EU-Beschwerde gegen Online-Aktivitäten von ARD und ZDF
Wesentliche Voraussetzung dafür ist nach Auffassung des VPRT die für die Europäische Union gültige Transparenzrichtlinie. Diese sei im Widerspruch zur Rechtsauffassung der Europäischen Kommission für ARD und ZDF in Deutschland noch nicht umgesetzt worden. Folgt die Kommission der entsprechenden VPRT-Beschwerde, könnte dies zur Einleitung eines Vertragsverletzungsverfahrens gegen die Bundesrepublik Deutschland und der Feststellung einer unzulässigen Inanspruchnahme öffentlicher Mittel durch die öffentlich-rechtlichen Anstalten führen, so der VPRT.
Hintergrund der Beschwerde in Brüssel ist für VPRT-Präsident Jürgen Doetz die zwingende Notwendigkeit, die ordnungspolitischen Rahmenbedingungen in Deutschland zu verändern. Nach Ansicht von Doetz sorgen diese für eine Wettbewerbsverzerrung zu Gunsten des gebührenfinanzierten öffentlich-rechtlichen Rundfunks und zu Lasten der privatwirtschaftlichen elektronischen Medien.
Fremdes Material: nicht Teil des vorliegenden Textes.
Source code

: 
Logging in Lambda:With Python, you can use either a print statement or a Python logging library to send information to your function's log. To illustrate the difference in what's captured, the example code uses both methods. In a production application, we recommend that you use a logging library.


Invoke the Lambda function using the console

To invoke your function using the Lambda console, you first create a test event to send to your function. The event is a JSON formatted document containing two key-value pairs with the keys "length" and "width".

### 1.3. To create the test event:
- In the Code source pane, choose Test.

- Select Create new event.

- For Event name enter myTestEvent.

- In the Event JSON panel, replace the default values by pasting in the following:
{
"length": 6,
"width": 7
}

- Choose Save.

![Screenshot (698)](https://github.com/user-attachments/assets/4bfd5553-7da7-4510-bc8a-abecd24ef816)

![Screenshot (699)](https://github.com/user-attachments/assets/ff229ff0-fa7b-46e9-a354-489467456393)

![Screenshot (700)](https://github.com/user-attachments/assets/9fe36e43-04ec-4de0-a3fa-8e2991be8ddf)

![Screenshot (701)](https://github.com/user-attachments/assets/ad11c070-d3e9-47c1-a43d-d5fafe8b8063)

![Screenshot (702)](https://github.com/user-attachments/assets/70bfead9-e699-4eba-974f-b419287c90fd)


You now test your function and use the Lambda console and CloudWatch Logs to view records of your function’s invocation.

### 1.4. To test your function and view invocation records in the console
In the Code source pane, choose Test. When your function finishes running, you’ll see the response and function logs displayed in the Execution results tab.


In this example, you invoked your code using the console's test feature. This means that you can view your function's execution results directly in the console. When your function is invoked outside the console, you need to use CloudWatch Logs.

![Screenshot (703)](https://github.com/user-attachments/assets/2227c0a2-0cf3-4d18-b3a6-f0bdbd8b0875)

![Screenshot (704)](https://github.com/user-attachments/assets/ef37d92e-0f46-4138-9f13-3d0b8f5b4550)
"Die Zeit ist deswegen reif, die Brüsseler Karte zu ziehen" , betonte Doetz. "Wir hoffen damit auch, diejenigen Reformkräfte in Deutschland zu unterstützen, die sich derzeit im Rahmen des 7. Rundfunkänderungsstaatsvertrages für eine konkrete Definition des Auftrages der öffentlich-rechtlichen Anstalten einsetzen" .
Mit Blick auf die anstehende Diskussion über eine Erhöhung der Rundfunkgebühren in Deutschland fordert der VPRT-Präsident in seiner Erklärung zur Zukunft des dualen Systems eine Null-Runde. Diese sei möglich, ohne Investitionen von ARD und ZDF z.B. in Zukunftstechnologien zu gefährden, sie sei auch möglich, wenn dem öffentlich-rechtlichen System in Zukunft keine Werbeerlöse mehr zufließen sollten.